Tentu saja bukan para taipan yang akan menanggung beban krisis ekonomi. Bagaimanapun, Putin membutuhkan dukungan mereka – meskipun hanya sebentar atau sebentar saja – untuk mempertahankan cengkeramannya pada kekuasaan.
Masyarakat awam Rusia mempunyai pengaruh yang lebih kecil dan akan lebih menderita. Tapi mungkin mereka pantas menderita. Langkah-langkah penghematan yang keras – pemotongan dana pensiun, gaji dan layanan sosial (termasuk keputusan baru-baru ini untuk menutup ratusan rumah sakit dan memberhentikan ribuan staf medis) – hampir tidak menimbulkan kritik apa pun.
Pada akhir Desember, beberapa ribu orang berdemonstrasi di Lapangan Manezh di pusat kota Moskow, sebagian untuk menunjukkan dukungan terhadap Alexei Navalny – seorang pembela anti-korupsi, blogger terkenal dan pemimpin gerakan oposisi yang melemah – dan adik laki-lakinya, Oleg.

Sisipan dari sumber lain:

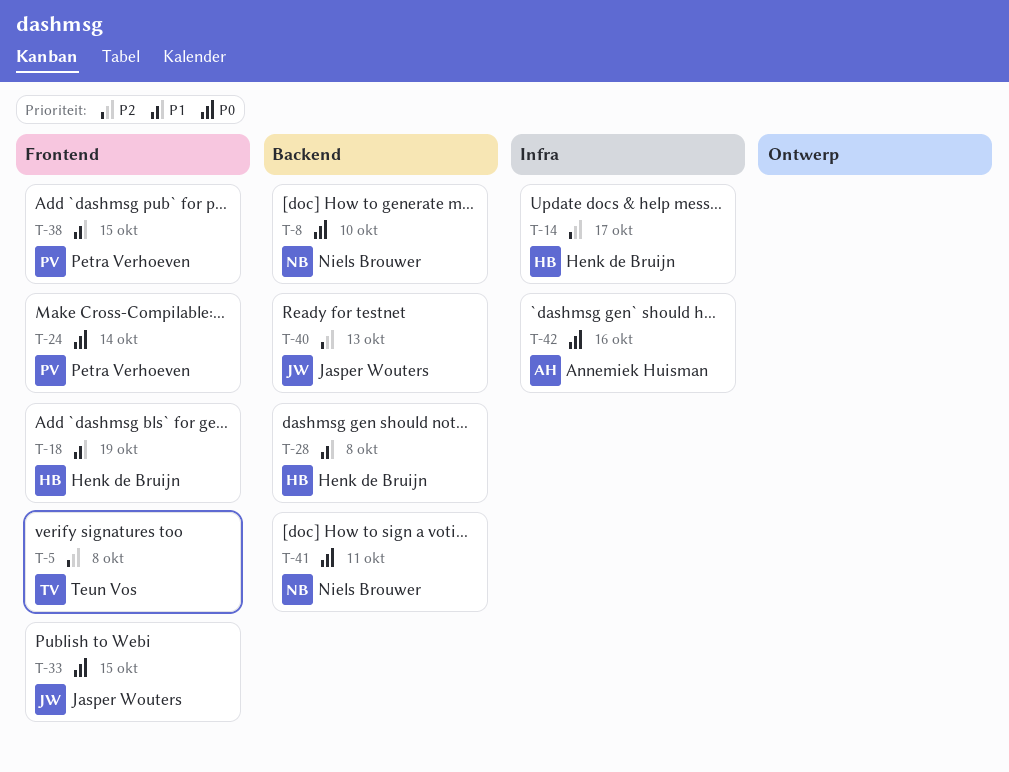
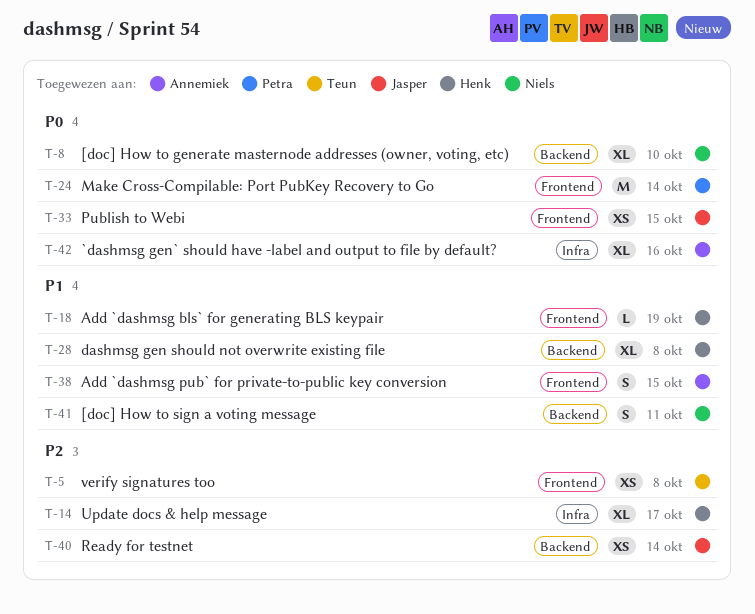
T-38, owner: Petra Verhoeven -> Annemiek Huisman
T-40, due: Oct 13 -> Oct 14
T-41, priority: P0 -> P1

Navalny bersaudara baru saja dijatuhi hukuman tiga setengah tahun penjara karena menipu sebuah perusahaan kosmetik. Alexei, lawan Putin yang setara dengan Khodorkovski, menerima hukuman percobaan; Oleg, seorang manajer pos yang apolitis, harus menjalani hukuman penuh di penjara.
Taktik ini – untuk “memaafkan” musuh, sambil menghukum mereka melalui kerabatnya – adalah favorit Stalin. “Musuh” akan segera sadar, dan masyarakat, yang tidak terbiasa dengan mereka yang ditangkap, akan segera kehilangan minat.
Mereka masih melakukannya. Masyarakat Rusia saat ini berharap bahwa Putin, yang telah membutakan lawan-lawannya dengan aneksasi Krimea, mungkin mempunyai trik berani lainnya – yang akan menstabilkan pasar keuangan dan menghidupkan kembali harga minyak yang menjadi sandaran perekonomian Rusia.
Tentu saja, orang-orang Rusia cukup tahu bahwa mereka khawatir Putin akan kehabisan ide. Tapi ketakutan itu tidak sebanding dengan ketakutan mereka terhadap apa yang mungkin terjadi jika mereka mengacau. Dan Putin, pada bagiannya, memahami hal ini dengan cukup baik sehingga mengetahui bahwa ia tidak memerlukan gulag—hanya penggunaan rasa takut dan pengampunan yang cerdik—untuk mempertahankan cengkeramannya pada kekuasaan.
Nina L. Khrushcheva, penulis “Imagining Nabokov: Russia Between Art and Politics,” mengajar hubungan internasional di The New School dan merupakan peneliti senior di World Policy Institute di New York. © Sindikat Proyek, 2015.